> [INSTRUÇÃO DADA 1]: Reproduza fielmente o trecho do excerto sobre o recurso de revista, desde "f) O comportamento" até "suposta, ocupação ilegítima.".

> [EXCERTO FORNECIDO]:
▬▬▬

É a vez do Réu DD interpor recurso de revista, na qual pugna pela revogação do acórdão para ficar a subsistir a decisão da sentença, tendo formulado as seguintes conclusões:

a) Considerada a facticidade adquirida processualmente, o Tribunal da Relação fez uma errada subsunção jurídica da mesma, na medida em que, contrariamente ao decidido, deverá ser reconhecido o direito do aqui Recorrente e mulher, em viverem no imóvel objeto dos presentes autos;

b) Terá existido pelo Tribunal de Segunda Instância, uma violação do disposto no n.º 4, do artigo 607.º, do CPC, ao não valorar, com influência na decisão do mérito da causa, a CONFISSÃO do Recorrido marido, ao reconhecer saber existir pessoas a viver no imóvel em apreço nos autos, desde 1976;

c) O Recorrente considera que, as alíneas f), g), h), i) e j), dos factos provados, deverão se manter com a redação dada pelo Tribunal da Primeira Instância;

d) Em especial, a al. j), deverá se manter nos factos provados, pois a existir alguma dúvida por parte dos aqui Recorridos sobre o pagamento da renda por parte do aqui Recorrente e mulher, a prova dos depósitos, constitui prova bastante e os aqui Recorridos tiveram oportunidade de o confirmar, antes da instauração dos presentes autos;

e) A alteração da al. h), poderá ser aceite, face à remessa para liquidação de sentença;

f) O comportamento dos aqui Recorridos ao longo de mais de 40 anos, criou no aqui Recorrente e mulher, a confiança que tinham direito a viver na casa onde sempre viveram durante todo esse tempo;

g) Resultou também dessa confiança, a realização das próprias obras que o Recorrente e mulher, fizeram no imóvel objeto dos presentes autos e que levou ao pedido reconvencional;

h) Os aqui Recorridos durante mais de 40 anos, nunca fizeram nada, para defenderem a sua propriedade, de uma, suposta, ocupação ilegítima.

▬▬▬

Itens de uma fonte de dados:
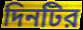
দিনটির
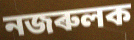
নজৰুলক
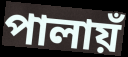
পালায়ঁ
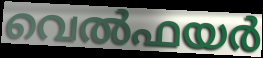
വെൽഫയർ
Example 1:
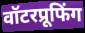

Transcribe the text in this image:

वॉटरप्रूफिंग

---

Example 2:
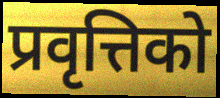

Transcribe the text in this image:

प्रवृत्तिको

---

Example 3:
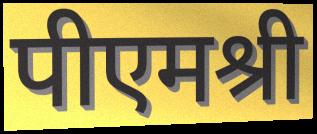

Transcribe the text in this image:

▬▬▬

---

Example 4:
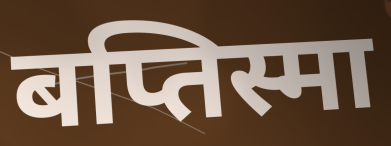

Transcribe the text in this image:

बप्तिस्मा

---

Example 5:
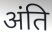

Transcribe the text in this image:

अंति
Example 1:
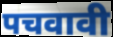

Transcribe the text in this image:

▬▬▬

> [INSTRUÇÃO DADA 2]: Localize na listagem todas as linhas que contêm a palavra "Example" e copie-as; a distinção entre maiúsculas e minúsculas é relevante.

> [RESULTADO 1]:
f) O comportamento dos aqui Recorridos ao longo de mais de 40 anos, criou no aqui Recorrente e mulher, a confiança que tinham direito a viver na casa onde sempre viveram durante todo esse tempo;

g) Resultou também dessa confiança, a realização das próprias obras que o Recorrente e mulher, fizeram no imóvel objeto dos presentes autos e que levou ao pedido reconvencional;

h) Os aqui Recorridos durante mais de 40 anos, nunca fizeram nada, para defenderem a sua propriedade, de uma, suposta, ocupação ilegítima.

> [RESULTADO 2]:
Example 1:
Example 2:
Example 3:
Example 4:
Example 5:
Example 1:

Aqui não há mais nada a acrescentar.